Fig. 2: The furin CS of SARS-CoV-2 spike allows more efficient serine-protease-dependent entry into airway cells.
From: The furin cleavage site in the SARS-CoV-2 spike protein is required for transmission in ferrets
a–c, Inhibition of entry of lentiviral PVs into 293T-ACE2 (a), Caco-2 (b) or Calu-3 (c) cells by the serine protease inhibitor, camostat (green bars), or the cathepsin inhibitor, E64-d (purple bars). Assays were performed in triplicate and are plotted as mean + s.d.
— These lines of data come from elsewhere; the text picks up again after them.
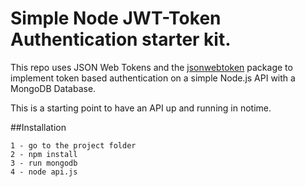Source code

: # Simple Node JWT-Token Authentication starter kit.

This repo uses JSON Web Tokens and the [jsonwebtoken](https://github.com/auth0/node-jsonwebtoken) package to implement token based authentication on a simple Node.js API with a MongoDB Database.

This is a starting point to have an API up and running in notime.


##Installation 

	1 - go to the project folder
	2 - npm install
	3 - run mongodb 
	4 - node api.js



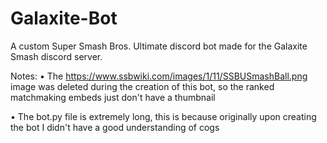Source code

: # Galaxite-Bot

A custom Super Smash Bros. Ultimate discord bot made for the Galaxite Smash discord server. 

Notes:
• The https://www.ssbwiki.com/images/1/11/SSBUSmashBall.png image was deleted during the creation of this bot, so the ranked matchmaking embeds just don't have a thumbnail

• The bot.py file is extremely long, this is because originally upon creating the bot I didn't have a good understanding of cogs
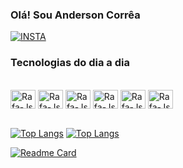 <!--
**AndersonFariasCorrea/AndersonFariasCorrea** is a ✨ _special_ ✨ repository because its `README.md` (this file) appears on your GitHub profile.

Here are some ideas to get you started:

- 🔭 I’m currently working on ...
- 🌱 I’m currently learning ...
- 👯 I’m looking to collaborate on ...
- 🤔 I’m looking for help with ...
- 💬 Ask me about ...
- 📫 How to reach me: ...
- 😄 Pronouns: ...
- ⚡ Fun fact: ...
-->
### Olá! Sou Anderson Corrêa

[![INSTA](https://img.shields.io/badge/Instagram-E4405F?style=for-the-badge&logo=instagram&logoColor=white)](https://www.instagram.com/andy.4.real/)
<!--[![email](https://img.shields.io/badge/Gmail-D14836?style=for-the-badge&logo=gmail&logoColor=white)](https://mail.google.com/mail/u/0/#inbox?compose=GTvVlcSDbFXZccGwDzdrCmCKZgDZGqgFgMdqsMBfHHjBtVDrwwZJPZxqRLLSDQjdnBWPptkGrfkMW)
[![wpp](https://img.shields.io/badge/WhatsApp-25D366?style=for-the-badge&logo=whatsapp&logoColor=white)](https://wa.me/qr/B5CWEQHAAHAUJ1)-->


<!--![Anderson GitHub stats](https://github-readme-stats.vercel.app/api?username=AndersonFariasCorrea&show_icons=true&theme=radical)
![Top Langs](https://github-readme-stats.vercel.app/api/top-langs/?username=AndersonFariasCorrea&hide_progress=true&theme=radical)-->


### Tecnologias do dia a dia

<div style="display: inline_block"><br>
  <img align="center" alt="Rafa-Js" height="30" width="40" src="https://cdn.jsdelivr.net/gh/devicons/devicon/icons/php/php-original.svg">
  <img align="center" alt="Rafa-Js" height="30" width="40" src="https://cdn.jsdelivr.net/gh/devicons/devicon/icons/mysql/mysql-original-wordmark.svg">
  <img align="center" alt="Rafa-Js" height="30" width="40" src="https://cdn.jsdelivr.net/gh/devicons/devicon/icons/html5/html5-original.svg">
  <img align="center" alt="Rafa-Js" height="30" width="40" src="https://cdn.jsdelivr.net/gh/devicons/devicon/icons/javascript/javascript-original.svg">
  <img align="center" alt="Rafa-Js" height="30" width="40" src="https://cdn.jsdelivr.net/gh/devicons/devicon/icons/css3/css3-original.svg">
  <!--<img align="center" alt="Rafa-Js" height="30" width="40" src="https://cdn.jsdelivr.net/gh/devicons/devicon/icons/typescript/typescript-original.svg">-->
  <img align="center" alt="Rafa-Js" height="30" width="40" src="https://cdn.jsdelivr.net/gh/devicons/devicon/icons/jquery/jquery-plain-wordmark.svg">
  <!--<img align="center" alt="Rafa-Js" height="30" width="40" src="https://cdn.jsdelivr.net/gh/devicons/devicon/icons/sass/sass-original.svg">-->
  <!--<img align="center" alt="Rafa-Js" height="30" width="40" src="https://cdn.jsdelivr.net/gh/devicons/devicon/icons/react/react-original-wordmark.svg">-->
 
</div>

<br/>


[![Top Langs](https://github-readme-stats.vercel.app/api/top-langs/?username=AndersonFariasCorrea&layout=donut-vertical&theme=radical)](https://github.com/anuraghazra/github-readme-stats)
[![Top Langs](https://github-readme-stats.vercel.app/api/top-langs/?username=AndersonFariasCorrea&theme=radical)](https://github.com/anuraghazra/github-readme-stats)




[![Readme Card](https://github-readme-stats.vercel.app/api/pin/?username=anuraghazra&repo=github-readme-stats&theme=radical)](https://github.com/AndersonFariasCorrea/nginx_server)
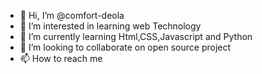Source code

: - 👋 Hi, I’m @comfort-deola
- 👀 I’m interested in learning web Technology 
- 🌱 I’m currently learning Html,CSS,Javascript and Python
- 💞️ I’m looking to collaborate on open source project
- 📫 How to reach me 

<!---
comfort-deola/comfort-deola is a ✨ special ✨ repository because its `README.md` (this file) appears on your GitHub profile.
You can click the Preview link to take a look at your changes.
--->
Data shown are a representative replicate (n = 3). All data were normalized to no drug control (black bars). Statistics were determined by two-way ANOVA with multiple comparisons against the no drug control. *0.05 ≥ P > 0.01; **0.01 ≥ P > 0.001; ***0.001 ≥ P > 0.0001; ****P ≤ 0.0001. d, Replication kinetics of SARS-CoV-2 WT and ΔCS viruses in HAE cells. Cells were pretreated with control media or media containing camostat for 1 h then infected at an MOI of 0.1. Assays were performed in triplicate and are plotted as mean + s.d. Statistics were determined by one-way ANOVA with multiple comparisons on log-transformed data. Black P values indicate statistical significance between no drug controls of WT and ΔCS, while coloured P values indicate significance between no drug control or camostat. Dotted line indicates limit of detection. e–h, Gene expression of selected SARS-CoV-2 entry factors in 293T-ACE2 (e), Caco-2 (f), Calu-3 (g) or HAEs (h). Gene expression was determined by RT–qPCR and normalized to β-actin. Assays were performed in triplicate and are plotted as mean + s.d. Data shown are a representative replicate (n = 2), except for primary HAEs, where data points represent repeats in (n = 3) independent donors. Camo, camostat; ND, not detectable.